Follow these steps:
- SSH to IMSVA with the root account.
- Create a backup of the OpenSSL configuration by running the following command.
cp /etc/pki/tls/openssl.cnf /etc/pki/tls/openssl-ORIG
- Open the openssl.cnf file using a text editor. For example, if you are using the Vi text editor, run the following command.
vi /etc/pki/tls/openssl.cnf
- Look for the [ req ] section and remove “ #” from the start of the following line.
# req_extensions = v3_req #
- Under the [ req ] section, change the value of default_md to “sha256”.
default_md = sha256
- Look for [ v3_req ] and add the following lines.
subjectAltName = @alt_names
[alt_names]
DNS.1 = imsva02.gz.cncorlab.com
DNS.2 = imsva03.gz.cncorlab.com
#replace the dns name with your IMSVAs' FQDNs - Save the changes.
- Create a new private key by running the following command.
openssl genrsa -out imsva_key.pem 2048
- Generate the CSR by running the following command.
openssl req -new -out imsva.csr -key imsva_key.pem -config /etc/pki/tls/openssl.cnf
When prompted, answer the usual CSR questions.
- Confirm the information by running the following command.
openssl req -text -noout -in imsva.csr
You should see the primary Common Name and the SANs.
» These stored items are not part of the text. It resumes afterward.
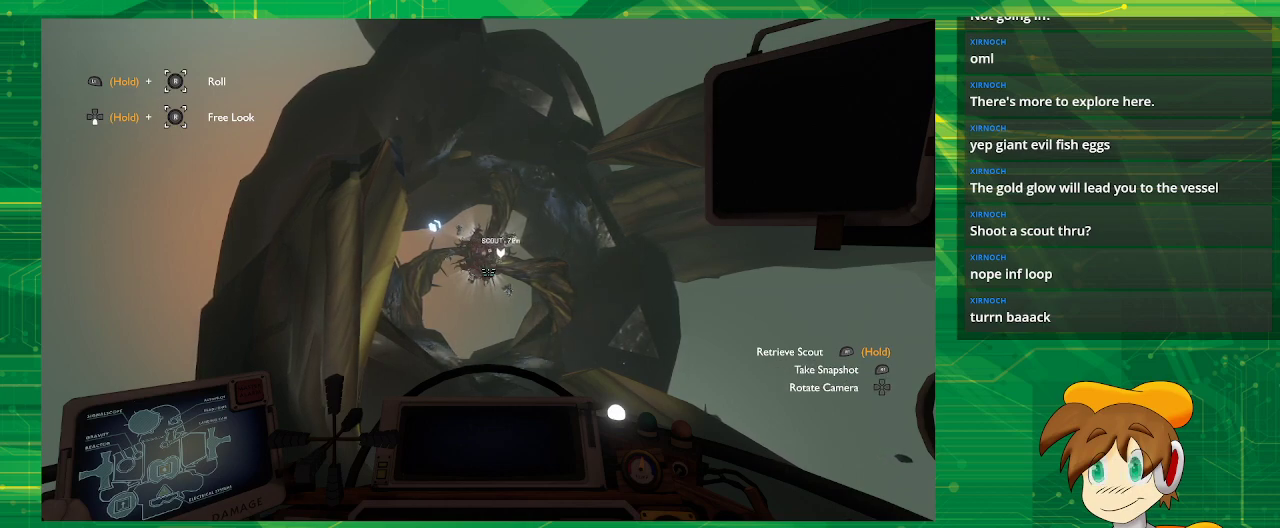
{"buttons": ["R1"], "left_stick": "center", "right_stick": "center", "events": [[350, "R1", "down"]]}
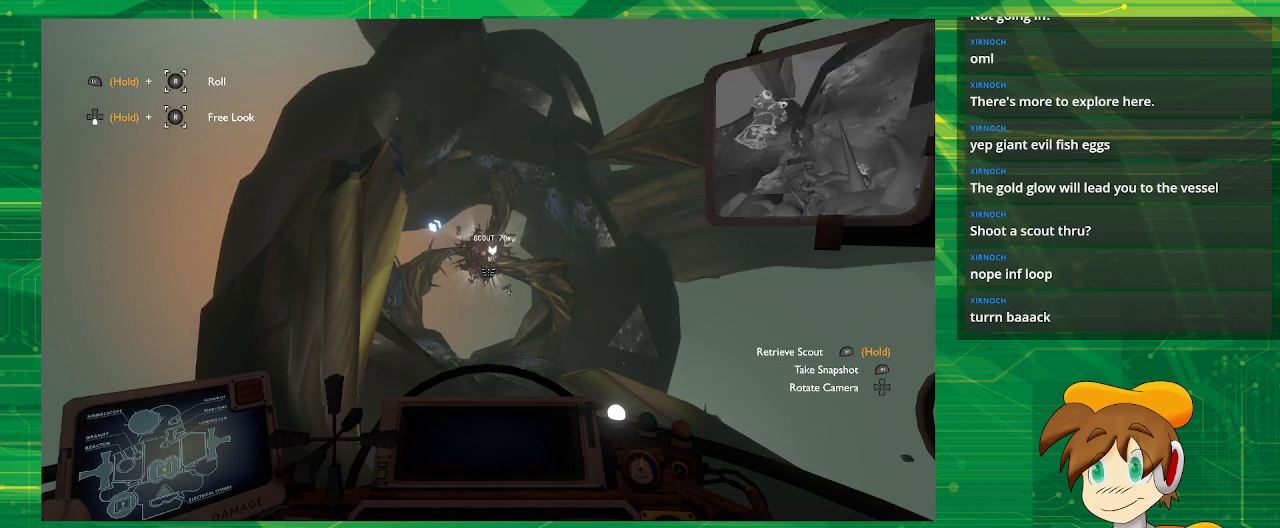
{"buttons": ["R1"], "left_stick": "center", "right_stick": "center", "events": []}
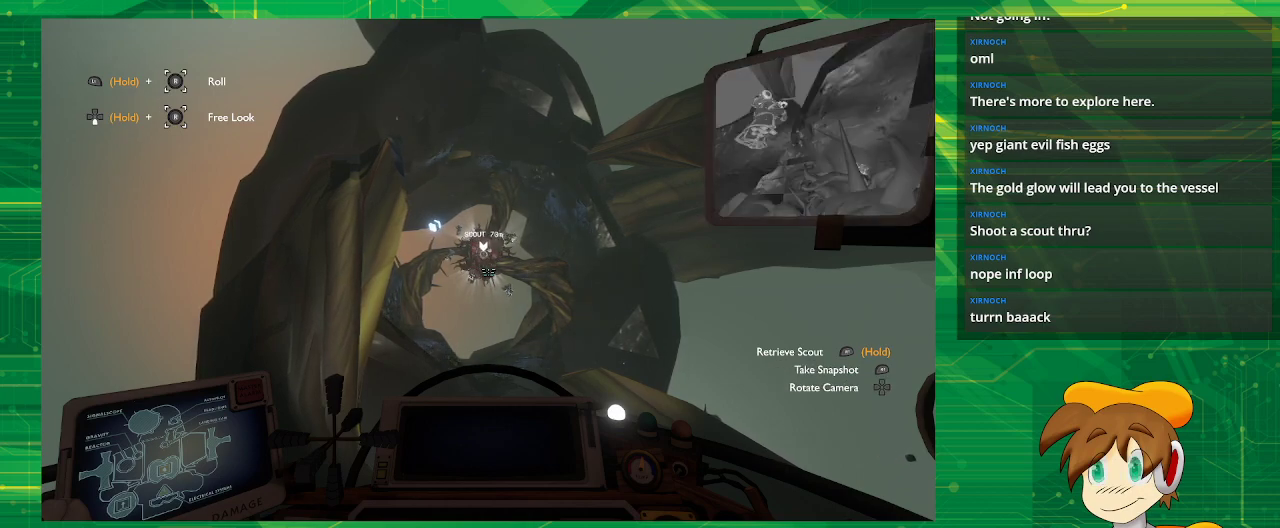
{"buttons": [], "left_stick": "up", "right_stick": "center", "events": [[150, "R1", "up"], [433, "left_stick", "up"]]}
As an example:
Certificate Request:
...
Requested Extensions:
...
X509v3 Subject Alternative Name:
DNS:imsva02.gz.cncorlab.com, DNS:imsva03.gz.cncorlab.com - Copy imsva.csr and imsva_key.pem out with WinSCP or similar tools. Submit CSR file imsva.csr to the third party CA, and request the signed certificates in PEM format.
- If your third party CA doesn't provide PEM format certificates for downloading, please refer to its FAQ for the procedure to convert the certificates to PEM format. For example, https://www.digicert.com/ssl-support/pem-ssl-creation.htm
Or you may refer to this article on Converting Certificated - OpenSSL.